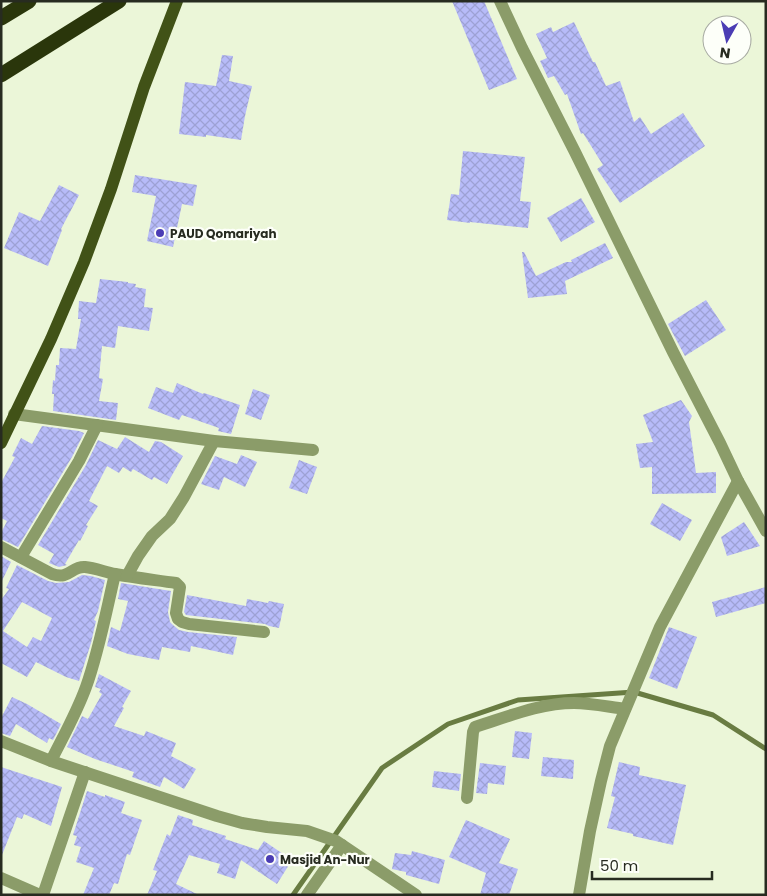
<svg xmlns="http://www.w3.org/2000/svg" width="767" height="896" viewBox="0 0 767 896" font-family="Poppins,sans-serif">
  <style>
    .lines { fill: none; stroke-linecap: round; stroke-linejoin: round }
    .stream { stroke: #697c42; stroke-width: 5 }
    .building { fill: url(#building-cross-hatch); fill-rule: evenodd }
    .minor { stroke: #8b9c69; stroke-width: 12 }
    .major { stroke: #415217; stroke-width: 12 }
    .highway { stroke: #2a360b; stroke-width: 15 }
    .poi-dot { fill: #4b3db4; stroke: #fdfff9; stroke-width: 2 }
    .labels { text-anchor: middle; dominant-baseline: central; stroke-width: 4.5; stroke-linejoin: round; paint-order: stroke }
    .poi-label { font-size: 12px; font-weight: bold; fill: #272b20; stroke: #fdfff9; text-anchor: start }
  </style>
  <defs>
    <pattern id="building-cross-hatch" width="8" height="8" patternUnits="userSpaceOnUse" patternTransform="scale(1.25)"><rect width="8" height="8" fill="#b7bbf8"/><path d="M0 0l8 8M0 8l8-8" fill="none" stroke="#9da1d4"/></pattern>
  </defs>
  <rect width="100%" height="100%" fill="#ebf6d8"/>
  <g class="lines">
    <path class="stream" d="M293,895L382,768L448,724L518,700L634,692L713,715L766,749"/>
  </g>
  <g class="building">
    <path d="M452,1H484L517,79L489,90Z"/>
    <path d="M574,22L593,62H595L606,86L620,81L634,122L640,117L651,134L683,113L705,146L620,203L597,169L603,165L583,133L581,134L567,94L565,95L554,76L548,78L540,61L547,58L536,34L551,27L553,32Z"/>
    <path d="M222,55L233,56L229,81L252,86L245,116L241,140L206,135V137L179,134L185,82L216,86Z"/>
    <path d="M463,151L525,157L520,201L531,202L528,228L470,222V223L447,220L451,194L459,195Z"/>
    <path d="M135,175L197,185L193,206L182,204L173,247L147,241L156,196L132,192Z"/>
    <path d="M59,185L79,195L61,229L62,230L48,266L4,248L19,212L40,221Z"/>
    <path d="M581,198L595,222L561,242L547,218Z"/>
    <path d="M605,243L613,258L565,281L567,294L528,298L522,252H524L536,276L566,262H572L571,260Z"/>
    <path d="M100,279L128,282V283L136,284L135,287L146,289L144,307L153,308L149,331L118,326L115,348L102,346L99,378L103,379L99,401L118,403L116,420L53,411L54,394H52L53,380L55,381L56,365H59L60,348L76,349L81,319H78L79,301L96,303Z"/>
    <path d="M706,300L726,330L685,356L679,345L668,324Z"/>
    <path d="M177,383L203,394L204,393L240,405L231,434L218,431L219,428L182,415L179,420L148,408L156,387L173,393Z"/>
    <path d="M253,389L270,395L261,420L245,414Z"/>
    <path d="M681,400L692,416L689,422L696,473L716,472V493L652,494V467L640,468L636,444L653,442L643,415Z"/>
    <path d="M42,426L79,431L84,433L72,457L18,547L1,539V533L7,521L1,518V483L15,457L12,456L21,438L32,444Z"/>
    <path d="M125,437L149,452L155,441L161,442L183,456L167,484L154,477L152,480L133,469L131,472L123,467L119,473L107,466L89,501L98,506L86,525L88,526L80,541L79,540L65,564L67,565L59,567L49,563L54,554L38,545L86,465L98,440L117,449Z"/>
    <path d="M241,455L257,462L245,487L224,477L219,490L201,484L215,456L237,464Z"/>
    <path d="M299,460L317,467L307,494L289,488Z"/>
    <path d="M662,503L692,520L680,541L650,524Z"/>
    <path d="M744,522L760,546L727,556L721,537Z"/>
    <path d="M1,556L11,562L1,583Z"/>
    <path d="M17,565L48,581L56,583L69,582L82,575L91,576L105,580L98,611L94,620L96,621L91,643L79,681L66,677L36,662L27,677L1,663V600L9,589L6,588ZM22,602L52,618L41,641L33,637L27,647L3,631Z"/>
    <path d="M121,583L171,591L168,612L170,622L173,625L179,630L188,632L237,637L233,655L191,646L190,652L162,647L159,660L128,654L107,646L111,627L120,631L128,601L118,599Z"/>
    <path d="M766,587V603L716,617L712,602Z"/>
    <path d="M187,595L246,606L247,599L268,603L269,601L284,604L279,628L269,626L265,624L186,615L184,612Z"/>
    <path d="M669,627L697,637L677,689L649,678Z"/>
    <path d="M99,674L131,691L122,707L124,708L114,726L144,736L146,731L176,743L171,756L196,769L184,789L164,777L160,787L132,777L134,772L95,759L67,747L82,716L88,719L102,694L99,692L101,689L95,687Z"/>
    <path d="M12,697L27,704L61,724L53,740L49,738L47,743L16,724L10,736L1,733V718Z"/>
    <path d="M515,731L532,733L529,759L512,757Z"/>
    <path d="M543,757L574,760L573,779L541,776Z"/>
    <path d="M619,762L640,767L639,775L686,785L673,845L633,836V834L607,828L615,797L611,796Z"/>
    <path d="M480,763L506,766L504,785L488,783L487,794L476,793Z"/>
    <path d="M1,767L62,787L51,826L24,814L22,819L17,817L2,855H1Z"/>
    <path d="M434,771L461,774L459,791L432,787Z"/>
    <path d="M87,791L105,797V795L125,802L121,813L142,820L130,855L127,854L118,884L114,883L109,895H83L94,868L76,862L81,847L74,845L77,836L73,835Z"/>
    <path d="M178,815L193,820L192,825L226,836L225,839L258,850L264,841L292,860L277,884L241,860L235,879L217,873L220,864L189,855L176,884L199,895H147L157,871L153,870L159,854L167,834L170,836Z"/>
    <path d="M466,820L510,839L499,863L518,869L509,895H480L486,873L449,857Z"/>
    <path d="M412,851L445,860L439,884L406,875V872L392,869L395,853L411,855Z"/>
  </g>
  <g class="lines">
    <g class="minor">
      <path d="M500,1L522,48L575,152L673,352L720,443L738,481L766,531"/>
      <path d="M14,414L214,441L313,450"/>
      <path d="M1,547L52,574C70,580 71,566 85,567C95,568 105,572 115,574C135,578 156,580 176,583L180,587L176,613L178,619L182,622L189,624L264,632"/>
      <path d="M21,557L79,461L97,425"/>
      <path d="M127,576L138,556L152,536L170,519L184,497L214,441"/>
      <path d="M1,741L51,761L217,816L242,823L267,827L307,831L336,841L416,895"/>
      <path d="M51,761C63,737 77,712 86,687C99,651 106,612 115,574"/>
      <path d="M467,798L473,732L475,727C507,717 540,703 574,703C591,703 609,707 625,709"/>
      <path d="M1,878L40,895"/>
      <path d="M43,895L85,772"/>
      <path d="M307,895L342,845"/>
      <path d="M579,895L590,831L601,781L610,746L660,627L738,481"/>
    </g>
    <path class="major" d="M1,443L51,339L84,262L111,189L144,87L177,1"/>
    <g class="highway">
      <path d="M1,18L29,1"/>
      <path d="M1,75L119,1"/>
    </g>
  </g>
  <g class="poi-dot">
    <circle cx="160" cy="233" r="5"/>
    <circle cx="270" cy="859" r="5"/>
  </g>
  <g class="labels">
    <g class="poi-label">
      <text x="170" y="233">PAUD Qomariyah</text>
      <text x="280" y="859">Masjid An-Nur</text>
    </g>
  </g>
  <rect width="767" height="896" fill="none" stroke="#272b20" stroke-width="5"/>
  <g transform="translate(727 40) rotate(188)"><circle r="24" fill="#fdfff9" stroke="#a7aaa2"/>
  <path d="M0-4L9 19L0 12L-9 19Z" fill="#4b3db4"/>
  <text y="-8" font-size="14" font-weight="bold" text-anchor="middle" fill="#272b20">N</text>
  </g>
  <path d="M592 871v8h120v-8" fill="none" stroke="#272b20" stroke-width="2.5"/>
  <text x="600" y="871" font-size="15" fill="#272b20" stroke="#fdfff9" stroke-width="4" paint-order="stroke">50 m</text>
</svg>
++++
### PROBLEM REQUIREMENTS
Count every line in the records that holds "labels" and give that count by itself.

### TASK ANSWER
2